* EXCERPT
Tue, 25 Jul 2017
Writing a Systemd Supervised Service with Perl
Permanent link
There are many ways in which server software can fail. There are crashes, where the server process exits with an error. Program supervisors can catch those easily, and you can monitor for the presence of a server process.
But recently I had to deal with some processes that didn't just crash; they got stuck. It happens only rarely, which makes debugging harder. It involves AnyEvent, forking, the boundaries between synchronous and asynchronous code, and runloops getting stuck. I know the problem needs a much deeper solution, which will take weeks to implement.
So, there was a need for a much faster approach for at least detecting the stuck service, and possibly even restart it. And even if the problem was fixed, some monitoring wouldn't hurt.
Heartbeats
The standard approach to checking the aliveness of a process (or a connection) is a heartbeat. A heartbeat is a periodic action that a process performs; if the process fails to perform that action, a supervisor can pick up on that cue, and do an appropriate action. The action can be restarting the process, closing a TCP connection or so.
So, for a server process, what's a good heartbeat? The most basic approach is writing to a log file, or touching a file. The supervisor can then check for the up-to-dateness.
Systemd and Heartbeats
Since I already used Systemd for managing the service, I
wanted to see if systemd supported any heartbeats. It does,
and this
superuser post gives a great overview. In the context of
systemd, a watchdog needs to call the sd_notify
C function, which seems to live in the libsystemd.so
library. This communicates through some mysterious,
unknowable mechanism (actually just a UNIX socket) with systemd. To allow that
communication channel, the systemd unit file must include
the line NotifyAccess=main,
which allows the main process of the server to communicate
with systemd, or NotifyAccess=all
, which allows
subprocesses to also use sd_notify
.
The module Systemd::Daemon
module gives you access to sd_notify
in Perl.

* STORED DATA
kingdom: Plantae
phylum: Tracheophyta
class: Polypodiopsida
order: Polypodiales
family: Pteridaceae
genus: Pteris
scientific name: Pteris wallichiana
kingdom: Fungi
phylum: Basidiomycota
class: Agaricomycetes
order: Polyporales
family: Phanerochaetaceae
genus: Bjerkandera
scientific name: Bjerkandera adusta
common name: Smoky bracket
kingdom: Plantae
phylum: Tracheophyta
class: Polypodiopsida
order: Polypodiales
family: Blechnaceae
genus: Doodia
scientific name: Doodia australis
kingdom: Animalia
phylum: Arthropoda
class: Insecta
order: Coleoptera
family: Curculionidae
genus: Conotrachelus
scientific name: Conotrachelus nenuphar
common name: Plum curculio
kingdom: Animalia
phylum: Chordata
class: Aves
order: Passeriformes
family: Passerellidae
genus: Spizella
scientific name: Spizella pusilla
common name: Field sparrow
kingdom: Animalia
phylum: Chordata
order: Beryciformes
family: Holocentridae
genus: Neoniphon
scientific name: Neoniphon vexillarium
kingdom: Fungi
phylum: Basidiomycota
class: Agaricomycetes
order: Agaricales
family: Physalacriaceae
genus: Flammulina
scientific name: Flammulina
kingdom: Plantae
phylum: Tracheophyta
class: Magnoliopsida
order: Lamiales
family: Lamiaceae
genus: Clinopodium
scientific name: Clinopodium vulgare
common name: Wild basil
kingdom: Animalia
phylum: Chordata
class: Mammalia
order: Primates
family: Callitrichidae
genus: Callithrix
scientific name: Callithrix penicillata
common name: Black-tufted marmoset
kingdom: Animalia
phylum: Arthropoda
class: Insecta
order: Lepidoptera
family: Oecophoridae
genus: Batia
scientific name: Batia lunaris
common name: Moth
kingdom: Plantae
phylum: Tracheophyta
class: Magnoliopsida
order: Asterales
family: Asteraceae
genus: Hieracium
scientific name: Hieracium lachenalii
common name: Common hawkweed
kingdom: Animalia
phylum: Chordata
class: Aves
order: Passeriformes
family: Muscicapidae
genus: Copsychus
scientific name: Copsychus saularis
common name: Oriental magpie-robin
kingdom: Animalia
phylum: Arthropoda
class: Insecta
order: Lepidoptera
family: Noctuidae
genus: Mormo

* REQUEST A
According to the Perl systemd article, what does the problem of processes getting stuck involve? List each item.
* REQUEST B
Extract the passage of the Perl systemd article starting at "But recently I" and ending at "weeks to implement.".
The lines after the Perl systemd article come from a different source.

* SOLUTION A
- AnyEvent
- forking
- the boundaries between synchronous and asynchronous code
- runloops getting stuck

* SOLUTION B
But recently I had to deal with some processes that didn't just crash; they got stuck. It happens only rarely, which makes debugging harder. It involves AnyEvent, forking, the boundaries between synchronous and asynchronous code, and runloops getting stuck. I know the problem needs a much deeper solution, which will take weeks to implement.